Cette installation interroge tout particulièrement notre rapport à un patrimoine de plus en plus virtuel, où bientôt la vie entière sera conservée sous forme de données stockée dans les Data Center ; mémoire collective et mémoire vive ne font plus qu’un. Aujourd’hui de plus en plus de données sont conservées en ligne, parfois même un patrimoine conséquent (oeuvres d’art en open source, L’unesco et le patrimoine immatériel, etc.). Face à cette croissance exponentielle du patrimoine numérique que va-t-il se passer après la chute ? Comment vivrons-nous dans les ruines du digital?

Ces écrans agissent comme des scanners et donnent à voir un monde qui n’est plus. Ils mettent en scène les vestiges d’un monde disparu dont certaines images tentent de refaire surface tels des soubresauts d’humanité : ici des baskets Nike, là un smartphone, etc. Détériorées par le temps, elles apparaissent comme les glitches sur un ordinateur, elle tente de survivre.

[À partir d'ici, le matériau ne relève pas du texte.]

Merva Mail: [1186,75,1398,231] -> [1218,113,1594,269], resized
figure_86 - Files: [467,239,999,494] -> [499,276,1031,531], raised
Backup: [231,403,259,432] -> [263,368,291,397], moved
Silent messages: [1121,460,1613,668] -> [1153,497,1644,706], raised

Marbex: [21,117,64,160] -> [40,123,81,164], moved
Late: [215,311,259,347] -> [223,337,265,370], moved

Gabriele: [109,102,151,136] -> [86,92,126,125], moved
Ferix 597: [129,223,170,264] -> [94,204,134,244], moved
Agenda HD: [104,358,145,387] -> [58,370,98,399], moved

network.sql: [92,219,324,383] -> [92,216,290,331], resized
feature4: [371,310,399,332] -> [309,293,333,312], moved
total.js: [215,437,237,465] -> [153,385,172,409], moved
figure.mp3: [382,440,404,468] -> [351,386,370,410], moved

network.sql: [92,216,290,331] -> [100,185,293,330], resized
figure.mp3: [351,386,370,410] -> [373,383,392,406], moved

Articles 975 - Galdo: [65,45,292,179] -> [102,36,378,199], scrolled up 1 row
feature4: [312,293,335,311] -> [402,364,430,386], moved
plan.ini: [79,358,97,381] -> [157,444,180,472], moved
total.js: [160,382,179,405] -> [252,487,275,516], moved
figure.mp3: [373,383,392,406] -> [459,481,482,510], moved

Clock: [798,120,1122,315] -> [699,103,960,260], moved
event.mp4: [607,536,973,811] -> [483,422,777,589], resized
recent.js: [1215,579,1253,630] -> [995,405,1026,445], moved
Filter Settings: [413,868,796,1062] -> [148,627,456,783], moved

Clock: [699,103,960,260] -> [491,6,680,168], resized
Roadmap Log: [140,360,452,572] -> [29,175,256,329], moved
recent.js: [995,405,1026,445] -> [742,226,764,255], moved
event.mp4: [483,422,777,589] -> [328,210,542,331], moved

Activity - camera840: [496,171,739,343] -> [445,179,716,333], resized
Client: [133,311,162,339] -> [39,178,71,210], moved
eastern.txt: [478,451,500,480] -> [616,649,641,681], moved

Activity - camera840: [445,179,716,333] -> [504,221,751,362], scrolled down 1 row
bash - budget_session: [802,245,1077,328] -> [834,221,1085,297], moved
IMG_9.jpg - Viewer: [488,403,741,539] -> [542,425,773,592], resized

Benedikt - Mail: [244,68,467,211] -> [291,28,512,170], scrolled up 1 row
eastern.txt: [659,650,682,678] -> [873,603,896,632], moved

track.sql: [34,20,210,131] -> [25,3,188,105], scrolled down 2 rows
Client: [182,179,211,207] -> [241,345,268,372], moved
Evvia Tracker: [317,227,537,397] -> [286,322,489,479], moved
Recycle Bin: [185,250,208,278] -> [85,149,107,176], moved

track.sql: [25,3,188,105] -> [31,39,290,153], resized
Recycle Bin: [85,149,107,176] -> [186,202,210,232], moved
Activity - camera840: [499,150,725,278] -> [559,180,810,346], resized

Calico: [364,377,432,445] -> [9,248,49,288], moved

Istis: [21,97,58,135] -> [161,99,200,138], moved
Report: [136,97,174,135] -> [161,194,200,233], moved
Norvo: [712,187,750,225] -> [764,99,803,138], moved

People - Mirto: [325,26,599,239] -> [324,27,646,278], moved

Cette installation s’adapte aux espaces dans lesquelles elle se trouve. Ordinairement conçue pour un sol en béton de façon à jouer sur l’idée de vestiges qui émergent du sol, l’artiste a ici choisie de jouer de la réalité d’une autre façon. Parmi les vestiges, on découvre des carreaux au sol jouant avec le carrelage du lieu dans l’idée de corrompre la réalité comme un espace qui surgit. Sur ceux-ci des traces, des déplacements fantomatiques qui renvoient encore à une présence qui n’est plus mais donc les traces tentes de ressurgir (empreintes de chaussures, traces de doigts) notamment par la lumière noire.

Cette installation nous place face à un environnement aride et désertique, faisant dépérir physiquement et visuellement ces données.